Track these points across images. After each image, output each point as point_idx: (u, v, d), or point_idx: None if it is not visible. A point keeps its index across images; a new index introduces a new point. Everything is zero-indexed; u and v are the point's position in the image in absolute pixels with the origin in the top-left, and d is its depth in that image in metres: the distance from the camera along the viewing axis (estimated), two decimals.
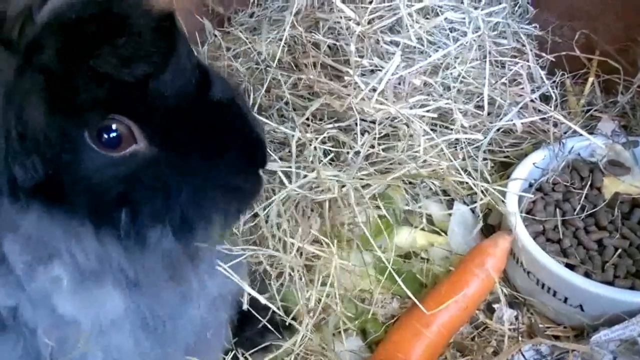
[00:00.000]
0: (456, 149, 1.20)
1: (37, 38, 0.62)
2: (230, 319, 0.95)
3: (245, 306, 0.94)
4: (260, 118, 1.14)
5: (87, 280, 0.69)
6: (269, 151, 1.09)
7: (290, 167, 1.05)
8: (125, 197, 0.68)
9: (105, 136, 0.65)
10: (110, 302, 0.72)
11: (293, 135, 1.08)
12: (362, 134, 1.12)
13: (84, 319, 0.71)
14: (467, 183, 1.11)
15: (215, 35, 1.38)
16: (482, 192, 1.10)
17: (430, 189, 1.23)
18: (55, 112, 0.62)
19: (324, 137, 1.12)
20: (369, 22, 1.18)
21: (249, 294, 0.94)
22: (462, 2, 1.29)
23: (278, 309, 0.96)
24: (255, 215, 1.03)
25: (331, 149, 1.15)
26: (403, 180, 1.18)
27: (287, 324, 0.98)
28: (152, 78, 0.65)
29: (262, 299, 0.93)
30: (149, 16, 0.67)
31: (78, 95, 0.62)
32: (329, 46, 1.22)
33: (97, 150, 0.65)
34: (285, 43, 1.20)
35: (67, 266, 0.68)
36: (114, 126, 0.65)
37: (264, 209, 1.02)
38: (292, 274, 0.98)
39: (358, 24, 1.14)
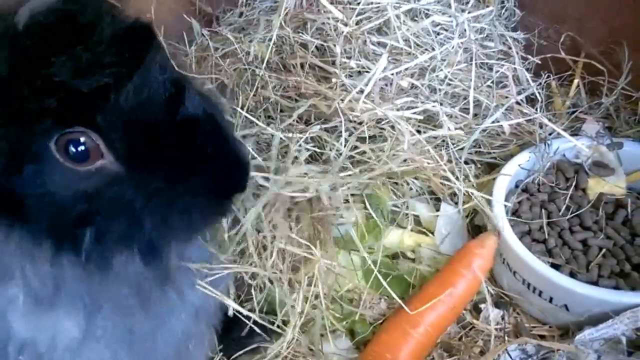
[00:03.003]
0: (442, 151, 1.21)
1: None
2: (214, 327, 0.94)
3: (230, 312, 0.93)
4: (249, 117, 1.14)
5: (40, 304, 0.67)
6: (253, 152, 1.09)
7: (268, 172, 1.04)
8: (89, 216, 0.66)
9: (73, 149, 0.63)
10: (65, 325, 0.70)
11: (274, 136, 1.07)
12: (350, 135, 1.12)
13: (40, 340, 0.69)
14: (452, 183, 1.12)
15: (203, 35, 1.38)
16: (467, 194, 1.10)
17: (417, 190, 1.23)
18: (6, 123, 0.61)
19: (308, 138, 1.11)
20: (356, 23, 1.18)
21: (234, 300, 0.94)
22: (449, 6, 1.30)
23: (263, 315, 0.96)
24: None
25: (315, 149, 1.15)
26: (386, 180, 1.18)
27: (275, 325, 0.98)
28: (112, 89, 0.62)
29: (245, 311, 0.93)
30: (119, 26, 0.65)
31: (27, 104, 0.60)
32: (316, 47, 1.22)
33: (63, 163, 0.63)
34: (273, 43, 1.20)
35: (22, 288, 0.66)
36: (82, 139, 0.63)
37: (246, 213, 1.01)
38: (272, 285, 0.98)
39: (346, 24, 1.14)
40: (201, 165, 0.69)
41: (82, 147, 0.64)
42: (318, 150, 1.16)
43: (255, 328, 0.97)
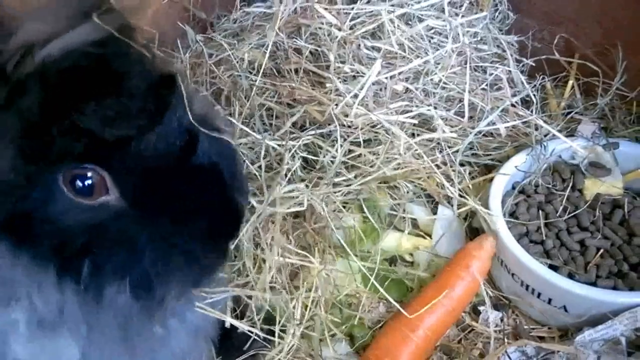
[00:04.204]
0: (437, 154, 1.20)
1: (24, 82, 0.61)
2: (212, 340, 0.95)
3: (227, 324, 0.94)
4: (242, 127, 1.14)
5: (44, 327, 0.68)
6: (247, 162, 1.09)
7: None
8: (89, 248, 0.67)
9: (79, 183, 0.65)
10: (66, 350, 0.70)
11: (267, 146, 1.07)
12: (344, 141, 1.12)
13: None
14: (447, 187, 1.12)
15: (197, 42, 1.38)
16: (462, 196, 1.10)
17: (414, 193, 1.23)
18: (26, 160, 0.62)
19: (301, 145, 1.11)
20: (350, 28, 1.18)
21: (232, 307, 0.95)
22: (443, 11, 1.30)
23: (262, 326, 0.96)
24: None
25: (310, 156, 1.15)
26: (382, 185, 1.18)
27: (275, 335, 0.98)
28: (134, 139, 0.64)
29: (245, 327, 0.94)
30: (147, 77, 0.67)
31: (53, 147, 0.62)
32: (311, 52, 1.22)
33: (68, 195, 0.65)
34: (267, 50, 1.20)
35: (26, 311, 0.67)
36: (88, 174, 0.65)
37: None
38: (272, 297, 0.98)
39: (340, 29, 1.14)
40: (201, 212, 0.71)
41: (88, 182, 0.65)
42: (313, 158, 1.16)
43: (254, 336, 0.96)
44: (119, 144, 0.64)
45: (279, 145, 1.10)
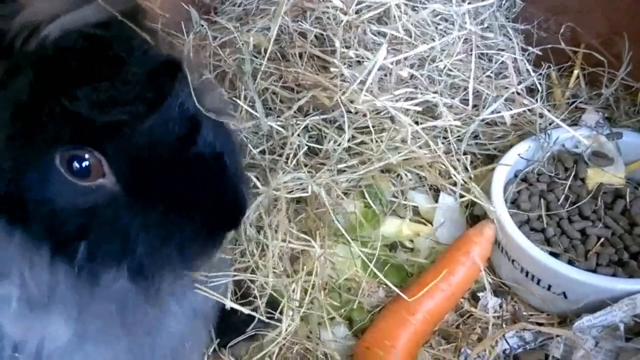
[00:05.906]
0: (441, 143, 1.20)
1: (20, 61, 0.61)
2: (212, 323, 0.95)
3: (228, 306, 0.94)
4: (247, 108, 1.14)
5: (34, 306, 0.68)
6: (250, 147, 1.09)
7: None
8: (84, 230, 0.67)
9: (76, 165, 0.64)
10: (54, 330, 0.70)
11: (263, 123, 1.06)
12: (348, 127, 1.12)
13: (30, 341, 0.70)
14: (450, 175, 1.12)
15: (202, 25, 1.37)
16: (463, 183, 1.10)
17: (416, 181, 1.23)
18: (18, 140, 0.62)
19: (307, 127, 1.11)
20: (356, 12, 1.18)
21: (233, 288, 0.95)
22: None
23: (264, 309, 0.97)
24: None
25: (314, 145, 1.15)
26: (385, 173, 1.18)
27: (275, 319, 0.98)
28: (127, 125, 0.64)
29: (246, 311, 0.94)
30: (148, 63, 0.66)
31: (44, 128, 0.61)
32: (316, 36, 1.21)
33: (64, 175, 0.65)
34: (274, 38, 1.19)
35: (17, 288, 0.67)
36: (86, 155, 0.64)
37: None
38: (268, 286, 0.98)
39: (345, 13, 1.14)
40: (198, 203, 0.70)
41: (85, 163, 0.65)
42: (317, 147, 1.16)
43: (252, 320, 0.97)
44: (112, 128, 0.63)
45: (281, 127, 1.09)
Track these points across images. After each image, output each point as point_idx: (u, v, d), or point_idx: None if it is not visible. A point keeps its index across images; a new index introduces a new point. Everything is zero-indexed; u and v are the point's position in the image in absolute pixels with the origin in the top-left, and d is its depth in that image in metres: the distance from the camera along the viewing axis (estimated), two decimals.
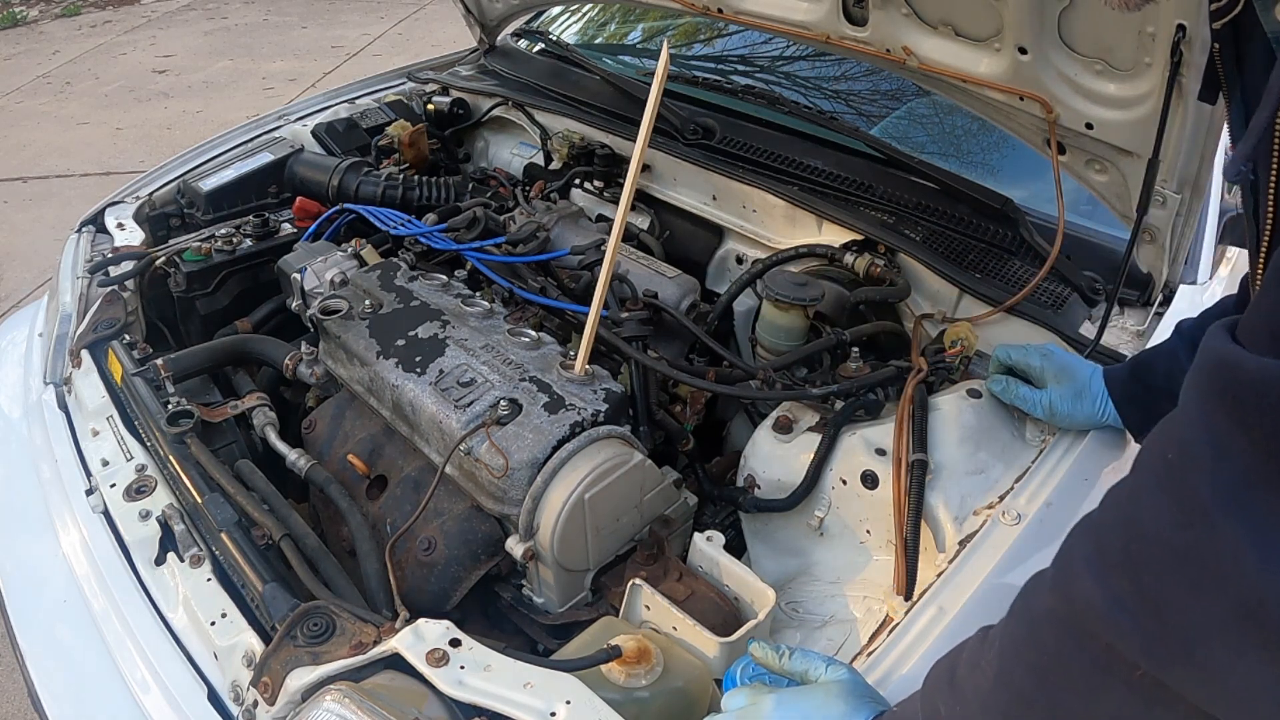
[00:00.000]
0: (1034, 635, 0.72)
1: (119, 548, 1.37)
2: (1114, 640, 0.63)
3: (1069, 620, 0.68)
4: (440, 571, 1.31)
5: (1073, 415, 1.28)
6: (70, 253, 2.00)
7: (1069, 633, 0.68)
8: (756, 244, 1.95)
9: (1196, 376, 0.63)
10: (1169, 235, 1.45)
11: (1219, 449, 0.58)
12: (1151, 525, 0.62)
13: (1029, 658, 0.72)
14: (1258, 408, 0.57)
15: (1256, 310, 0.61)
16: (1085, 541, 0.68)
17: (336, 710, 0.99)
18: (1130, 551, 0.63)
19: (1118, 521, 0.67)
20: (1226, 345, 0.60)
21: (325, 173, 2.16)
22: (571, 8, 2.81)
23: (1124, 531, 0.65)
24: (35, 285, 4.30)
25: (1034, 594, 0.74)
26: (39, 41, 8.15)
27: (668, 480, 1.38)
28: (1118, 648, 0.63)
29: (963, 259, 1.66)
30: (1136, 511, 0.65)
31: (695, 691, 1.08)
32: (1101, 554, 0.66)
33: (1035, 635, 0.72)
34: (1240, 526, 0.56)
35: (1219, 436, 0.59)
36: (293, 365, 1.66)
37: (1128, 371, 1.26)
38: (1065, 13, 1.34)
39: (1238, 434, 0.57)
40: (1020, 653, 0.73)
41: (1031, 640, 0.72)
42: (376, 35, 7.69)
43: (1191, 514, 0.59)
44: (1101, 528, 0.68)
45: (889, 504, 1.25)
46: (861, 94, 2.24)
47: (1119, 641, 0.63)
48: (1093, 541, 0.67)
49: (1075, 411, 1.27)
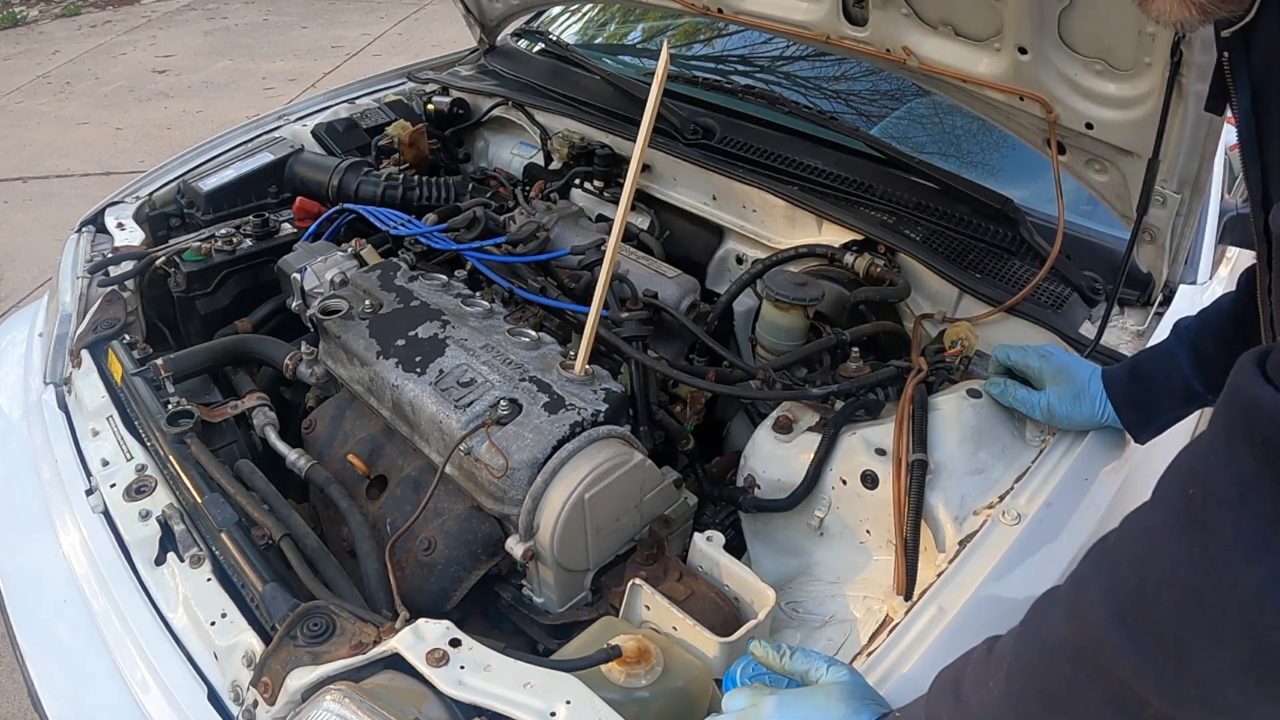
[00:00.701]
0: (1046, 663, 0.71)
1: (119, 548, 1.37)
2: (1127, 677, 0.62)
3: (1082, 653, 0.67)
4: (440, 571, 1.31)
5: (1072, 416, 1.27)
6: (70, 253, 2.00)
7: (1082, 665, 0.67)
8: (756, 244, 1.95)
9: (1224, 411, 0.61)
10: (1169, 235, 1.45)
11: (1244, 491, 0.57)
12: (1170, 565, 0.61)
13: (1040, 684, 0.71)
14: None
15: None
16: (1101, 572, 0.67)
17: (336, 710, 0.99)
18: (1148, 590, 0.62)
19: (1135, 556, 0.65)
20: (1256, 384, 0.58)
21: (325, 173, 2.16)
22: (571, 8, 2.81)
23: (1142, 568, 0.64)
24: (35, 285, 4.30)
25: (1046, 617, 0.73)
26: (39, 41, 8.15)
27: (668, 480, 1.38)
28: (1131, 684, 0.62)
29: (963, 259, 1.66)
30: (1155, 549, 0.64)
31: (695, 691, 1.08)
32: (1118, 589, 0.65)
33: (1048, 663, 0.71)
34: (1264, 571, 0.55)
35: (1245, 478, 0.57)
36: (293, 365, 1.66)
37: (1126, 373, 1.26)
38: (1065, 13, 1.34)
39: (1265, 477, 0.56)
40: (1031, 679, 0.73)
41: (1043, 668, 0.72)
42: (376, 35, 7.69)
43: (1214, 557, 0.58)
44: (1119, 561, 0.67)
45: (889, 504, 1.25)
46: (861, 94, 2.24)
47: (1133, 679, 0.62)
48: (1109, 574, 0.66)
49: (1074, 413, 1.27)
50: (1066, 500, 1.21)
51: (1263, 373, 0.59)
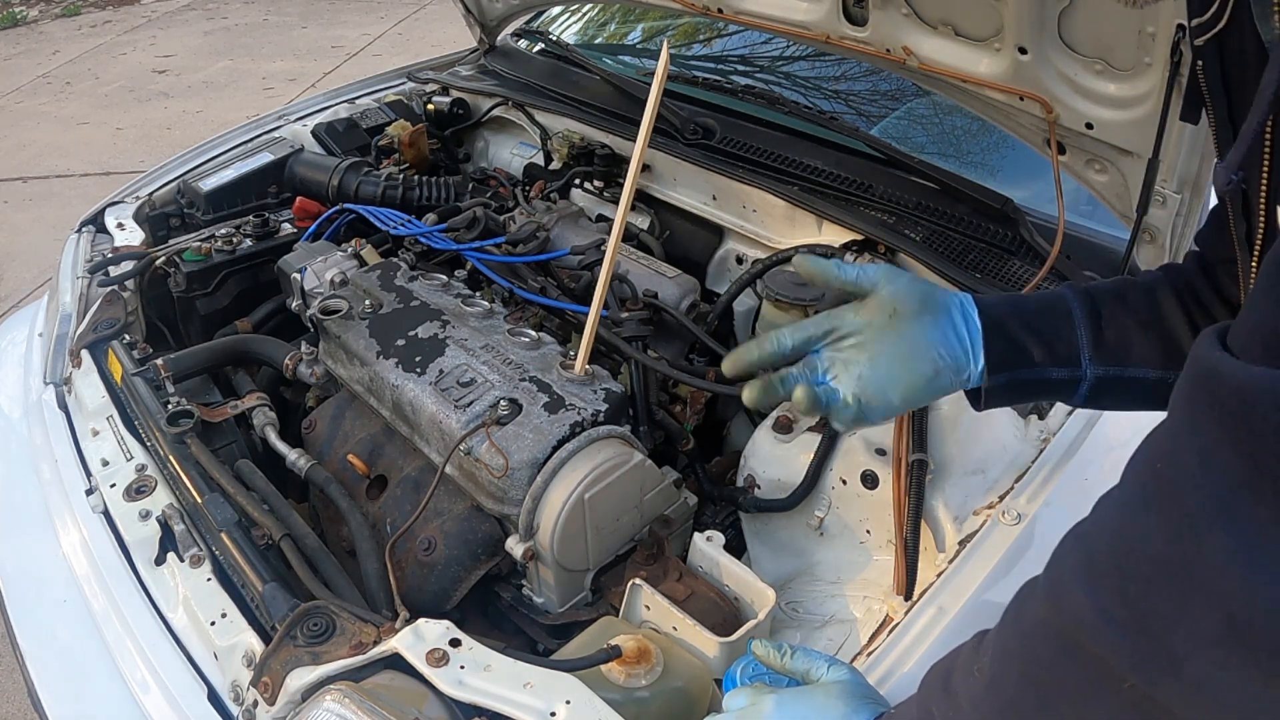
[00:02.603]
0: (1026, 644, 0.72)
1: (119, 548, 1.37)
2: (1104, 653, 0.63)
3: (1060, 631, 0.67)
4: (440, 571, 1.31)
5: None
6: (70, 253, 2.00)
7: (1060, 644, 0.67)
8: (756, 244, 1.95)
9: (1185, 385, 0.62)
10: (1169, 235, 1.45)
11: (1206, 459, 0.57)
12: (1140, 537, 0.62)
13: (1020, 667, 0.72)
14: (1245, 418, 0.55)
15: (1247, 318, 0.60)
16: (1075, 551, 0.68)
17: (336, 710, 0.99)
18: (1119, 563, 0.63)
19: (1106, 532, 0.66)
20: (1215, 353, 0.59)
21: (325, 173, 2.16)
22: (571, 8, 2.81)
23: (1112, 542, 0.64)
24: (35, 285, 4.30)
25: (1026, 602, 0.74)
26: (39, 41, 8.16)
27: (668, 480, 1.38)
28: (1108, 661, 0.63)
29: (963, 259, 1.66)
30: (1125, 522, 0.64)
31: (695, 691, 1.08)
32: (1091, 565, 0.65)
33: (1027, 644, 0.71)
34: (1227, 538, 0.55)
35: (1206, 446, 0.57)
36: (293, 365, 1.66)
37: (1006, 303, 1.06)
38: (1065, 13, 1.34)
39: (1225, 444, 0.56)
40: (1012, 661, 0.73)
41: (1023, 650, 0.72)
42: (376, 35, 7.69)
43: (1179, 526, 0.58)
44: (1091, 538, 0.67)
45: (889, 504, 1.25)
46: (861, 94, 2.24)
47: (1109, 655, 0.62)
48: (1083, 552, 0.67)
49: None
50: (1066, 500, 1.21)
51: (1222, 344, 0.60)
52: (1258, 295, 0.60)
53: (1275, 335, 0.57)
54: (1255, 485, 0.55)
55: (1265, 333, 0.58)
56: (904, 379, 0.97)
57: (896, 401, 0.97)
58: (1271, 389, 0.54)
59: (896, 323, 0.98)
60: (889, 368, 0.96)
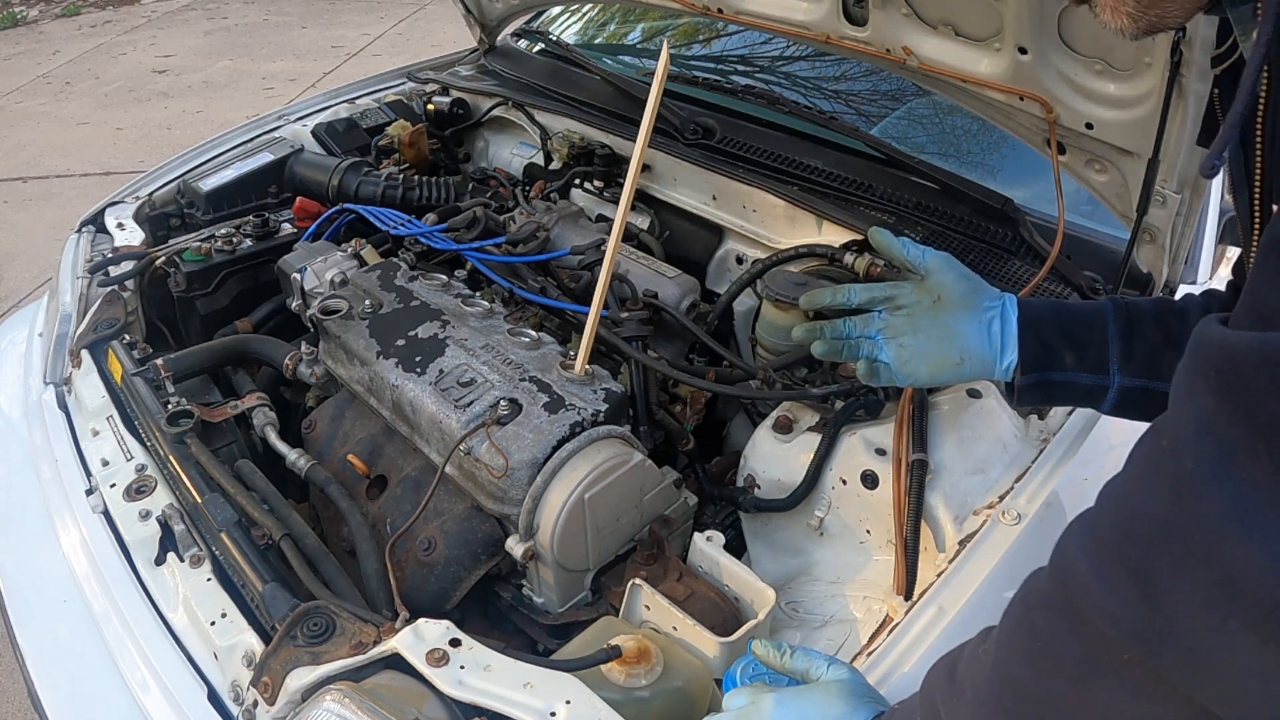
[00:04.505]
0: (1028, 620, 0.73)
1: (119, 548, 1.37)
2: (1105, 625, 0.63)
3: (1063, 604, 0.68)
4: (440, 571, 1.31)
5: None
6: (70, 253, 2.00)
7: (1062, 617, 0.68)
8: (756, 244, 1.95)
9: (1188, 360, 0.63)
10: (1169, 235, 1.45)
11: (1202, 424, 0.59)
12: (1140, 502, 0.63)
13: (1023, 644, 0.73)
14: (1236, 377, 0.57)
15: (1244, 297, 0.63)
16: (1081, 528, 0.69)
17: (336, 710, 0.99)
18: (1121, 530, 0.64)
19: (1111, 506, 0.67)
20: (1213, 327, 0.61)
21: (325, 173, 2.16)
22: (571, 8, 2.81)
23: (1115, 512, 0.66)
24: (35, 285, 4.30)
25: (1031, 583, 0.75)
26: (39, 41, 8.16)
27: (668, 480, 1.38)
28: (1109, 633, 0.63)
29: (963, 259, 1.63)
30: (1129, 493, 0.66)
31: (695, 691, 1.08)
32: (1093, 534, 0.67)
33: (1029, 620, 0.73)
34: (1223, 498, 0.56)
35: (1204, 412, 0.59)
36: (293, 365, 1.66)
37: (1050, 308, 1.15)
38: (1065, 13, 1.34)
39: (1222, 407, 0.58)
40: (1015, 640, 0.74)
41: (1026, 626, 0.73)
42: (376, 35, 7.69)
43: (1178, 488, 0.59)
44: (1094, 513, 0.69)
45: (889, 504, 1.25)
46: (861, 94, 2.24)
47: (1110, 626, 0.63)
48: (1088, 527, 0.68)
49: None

·····

• _DESCRIPTION OF THE TASK_:
Starting at the line above that contains "13: (1029, 658, 0.72)", write out each line exactly until the line that contains "49: (1075, 411, 1.27)" has been written, and stop there.

• _TASK RESULT_:
13: (1029, 658, 0.72)
14: (1258, 408, 0.57)
15: (1256, 310, 0.61)
16: (1085, 541, 0.68)
17: (336, 710, 0.99)
18: (1130, 551, 0.63)
19: (1118, 521, 0.67)
20: (1226, 345, 0.60)
21: (325, 173, 2.16)
22: (571, 8, 2.81)
23: (1124, 531, 0.65)
24: (35, 285, 4.30)
25: (1034, 594, 0.74)
26: (39, 41, 8.15)
27: (668, 480, 1.38)
28: (1118, 648, 0.63)
29: (963, 259, 1.66)
30: (1136, 511, 0.65)
31: (695, 691, 1.08)
32: (1101, 554, 0.66)
33: (1035, 635, 0.72)
34: (1240, 526, 0.56)
35: (1219, 436, 0.59)
36: (293, 365, 1.66)
37: (1128, 371, 1.26)
38: (1065, 13, 1.34)
39: (1238, 434, 0.57)
40: (1020, 653, 0.73)
41: (1031, 640, 0.72)
42: (376, 35, 7.69)
43: (1191, 514, 0.59)
44: (1101, 528, 0.68)
45: (889, 504, 1.25)
46: (861, 94, 2.24)
47: (1119, 641, 0.63)
48: (1093, 541, 0.67)
49: (1075, 411, 1.27)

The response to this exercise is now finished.